Brandon Tartikoff was still unwilling to give up on the premise so Good Morning, Miss Bliss went back to NBC and reframed for the network’s Saturday morning kid-oriented slot. Miss Bliss was dropped, the focus moved entirely to the students and the show officially became Saved By The Bell. Though Gosselaar, Voorhees, Diamond, and Haskins stayed on in their Good Morning, Miss Bliss roles, several changes were made. The action was moved from Indiana to the fictional Bayside High School in Los Angeles and characters like popular girl Kelly Kapowski (Tiffani Thiessen), jock A.C. Slater (Mario Lopez) and overachiever Jessie Spano (Elizabeth Berkley) were added.

Good Morning, Miss Bliss was totally forgotten about, however. The show was later repackaged as Saved By The Bell: The Junior High Years and included new opening sequences featuring Zack Morris explaining they were a flashback to his younger years.

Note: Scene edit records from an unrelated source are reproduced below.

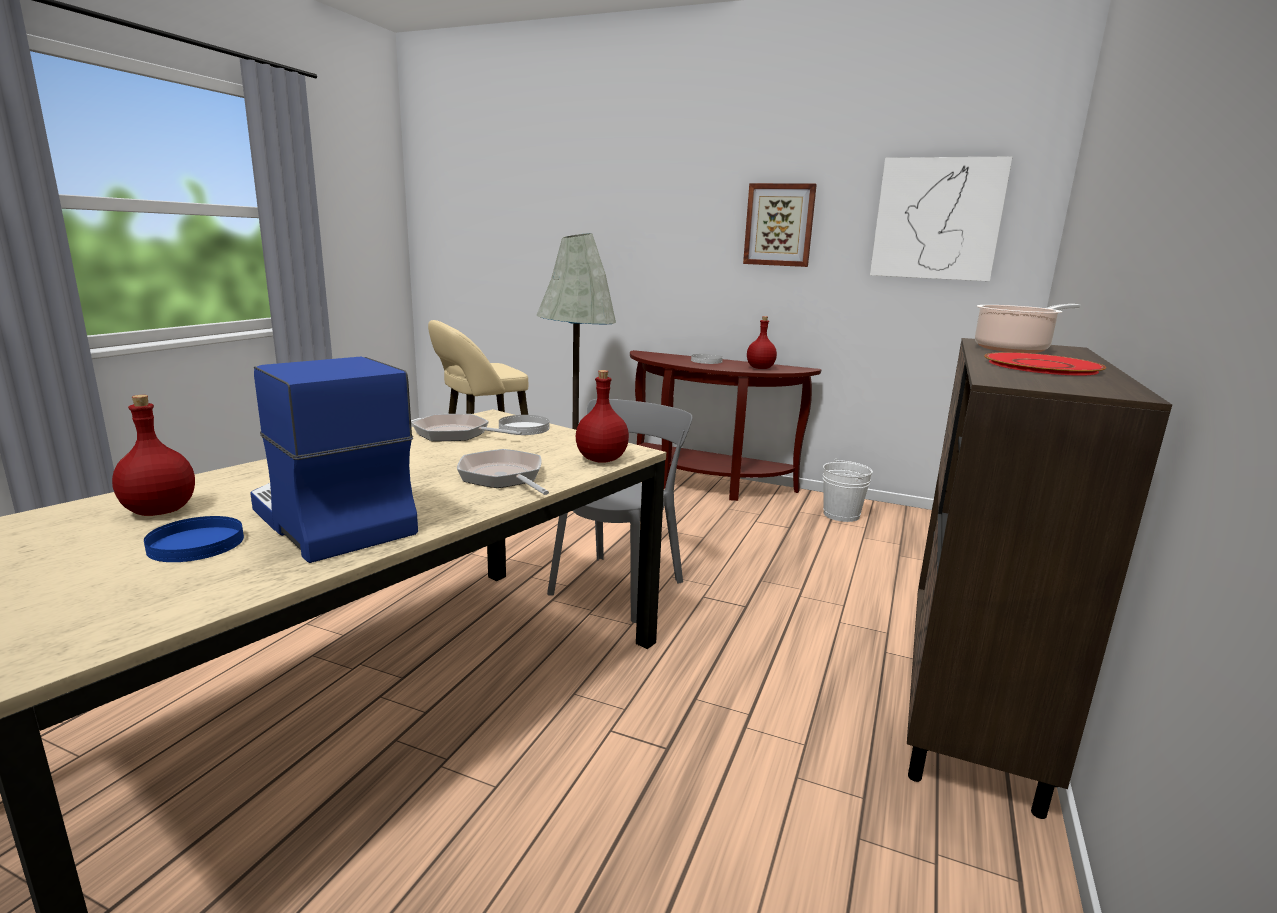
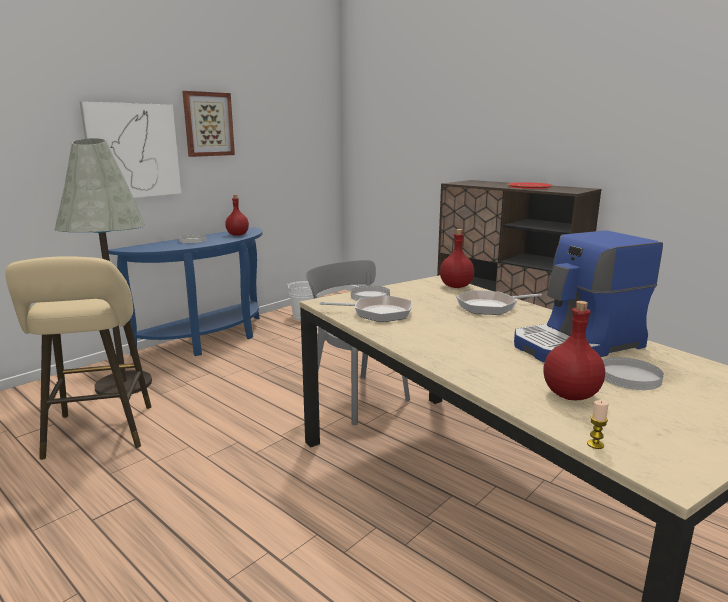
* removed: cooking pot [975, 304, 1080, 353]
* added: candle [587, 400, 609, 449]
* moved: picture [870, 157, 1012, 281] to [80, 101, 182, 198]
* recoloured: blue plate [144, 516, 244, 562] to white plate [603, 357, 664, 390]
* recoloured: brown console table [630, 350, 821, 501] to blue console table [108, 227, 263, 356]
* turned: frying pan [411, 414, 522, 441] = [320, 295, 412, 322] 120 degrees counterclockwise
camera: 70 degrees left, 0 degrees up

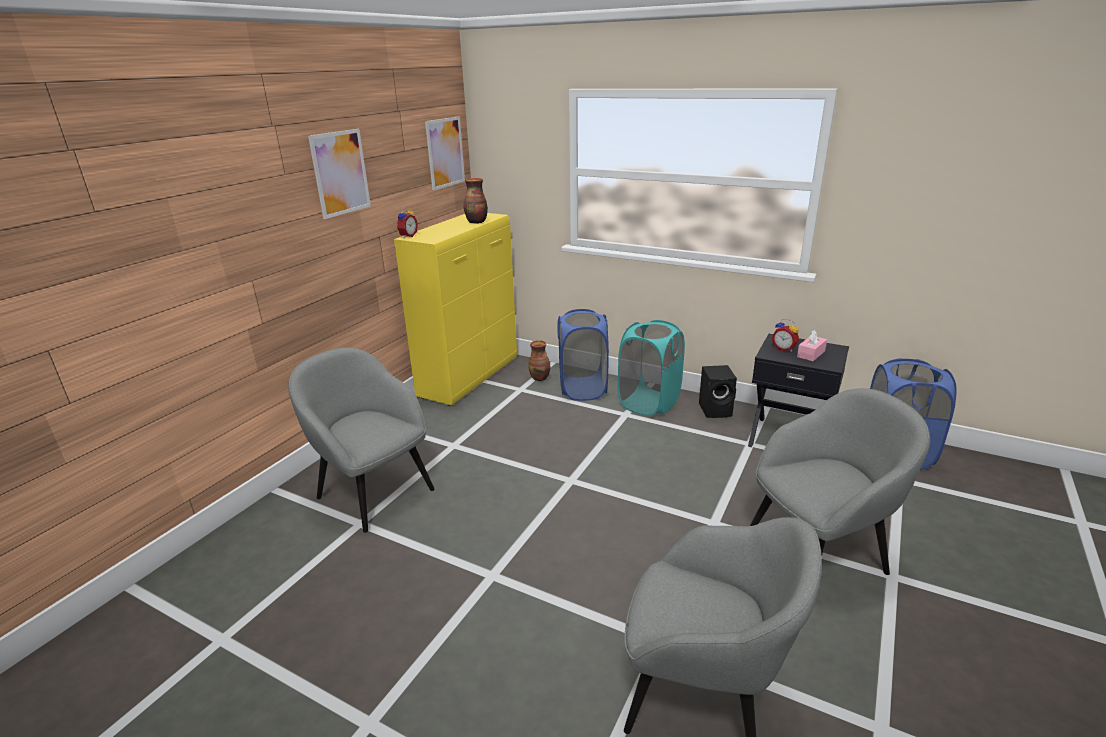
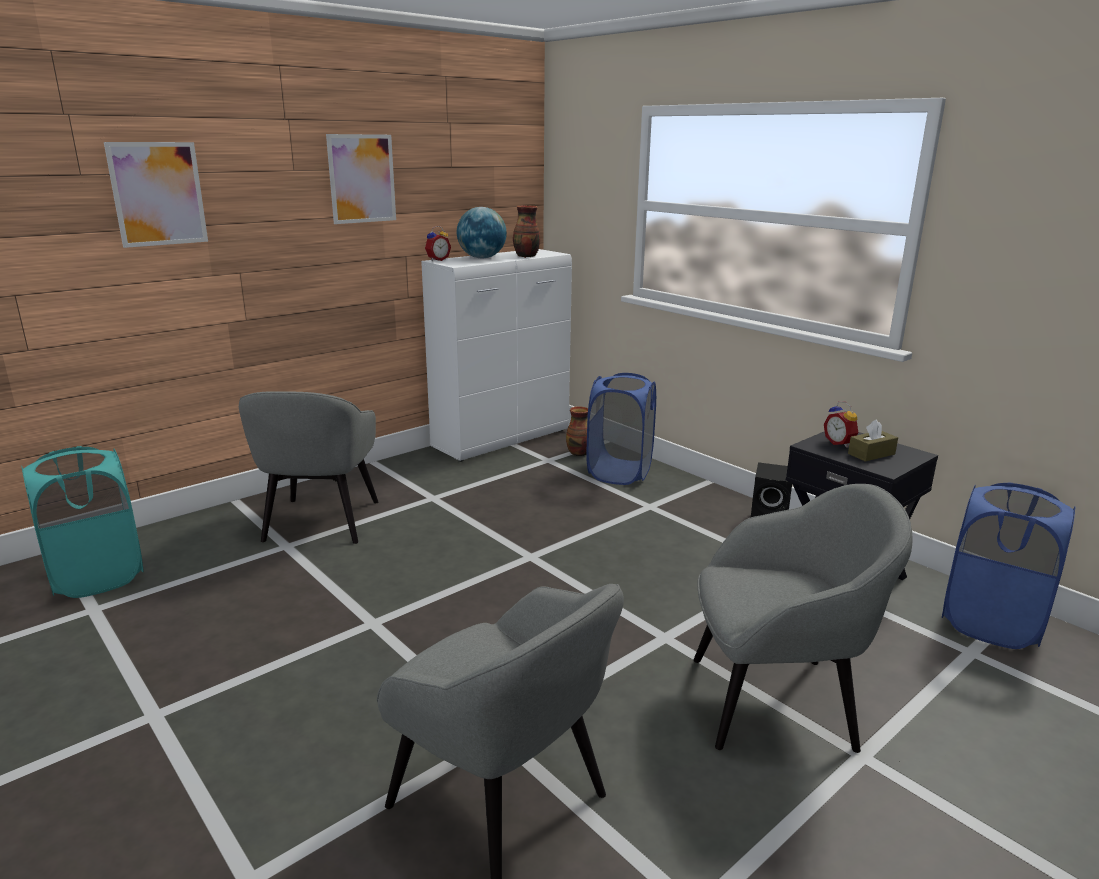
* added: globe [456, 207, 507, 258]
* moved: picture [425, 116, 465, 190] to [104, 142, 208, 248]
* moved: turquoise laundry basket [618, 320, 685, 416] to [21, 446, 144, 598]
* recoloured: yellow cabinet [394, 213, 517, 406] to white cabinet [421, 249, 572, 462]
* recoloured: pink tissue box [797, 330, 827, 361] to brown tissue box [848, 419, 898, 462]
* turned: grey armchair [288, 347, 435, 533] = [239, 391, 378, 544] 150 degrees counterclockwise
camera: 20 degrees right, 5 degrees down

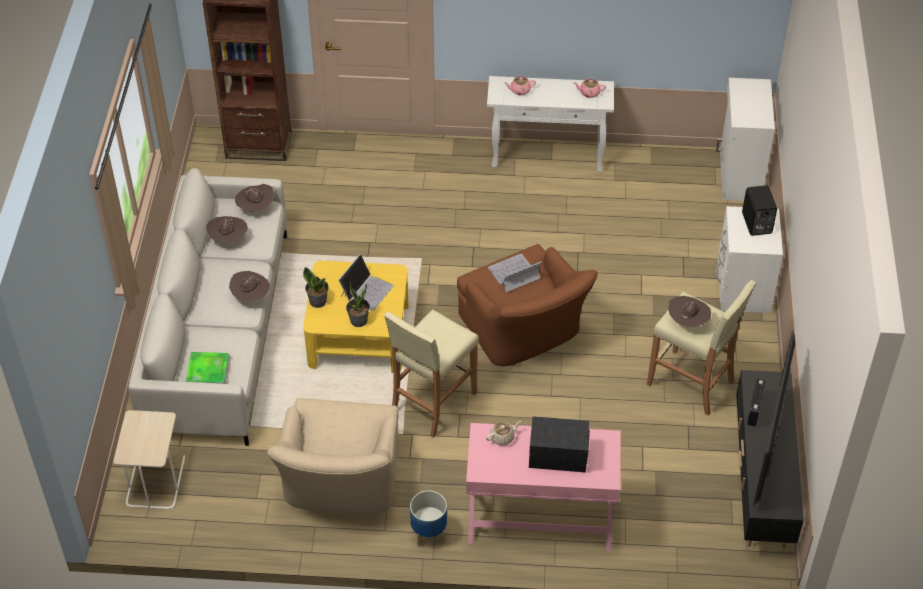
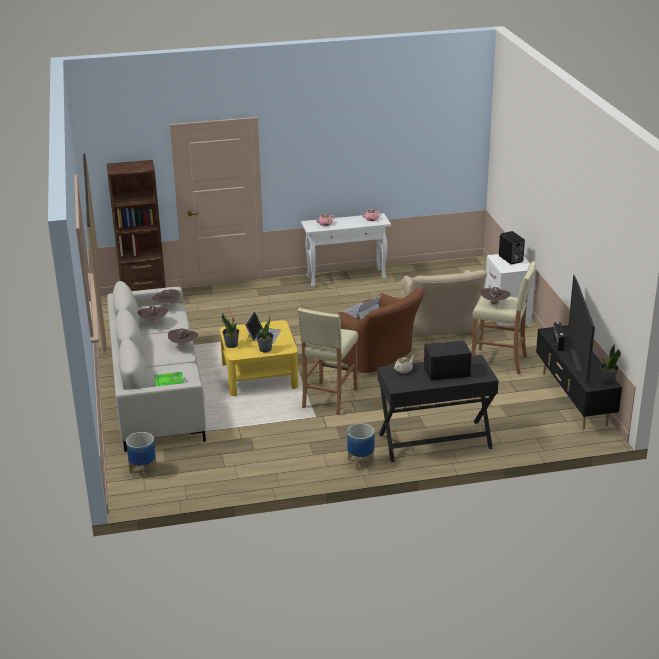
* removed: white cabinet [716, 78, 775, 201]
* added: potted plant [600, 344, 621, 385]
* moved: beige armchair [267, 398, 399, 515] to [401, 270, 487, 336]
* replaced: beige side table [114, 410, 185, 509] to planter [126, 432, 157, 479]
* recoloured: pink desk [466, 423, 621, 552] to black desk [378, 355, 499, 462]
camera: 15 degrees left, 20 degrees down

That threw up a few continuity issues like the fact viewers were meant to believe several students and a member of staff moved en masse from Indianapolis to California. Or that Zack had supposedly known Kelly and Jessie for years although they were never mentioned on Good Morning, Miss Bliss, or Zack having a sister and divorced parents in Good Morning… but in Saved By The Bell his parents were together and he was an only child.

Glaring continuity issues aside, after it morphed from Good Morning, Miss Bliss into Saved By The Bell, the show ran for four seasons and spawned spinoffs Saved By The Bell: The College Years and Saved By The Bell: The New Class alongside a couple of feature-length TV movies. The legacy of both Good Morning, Miss Bliss lives on too with the recent announcement that NBCU is set to revive Saved By The Bell with a sequel series starring Mario Lopez and Elizabeth Berkley.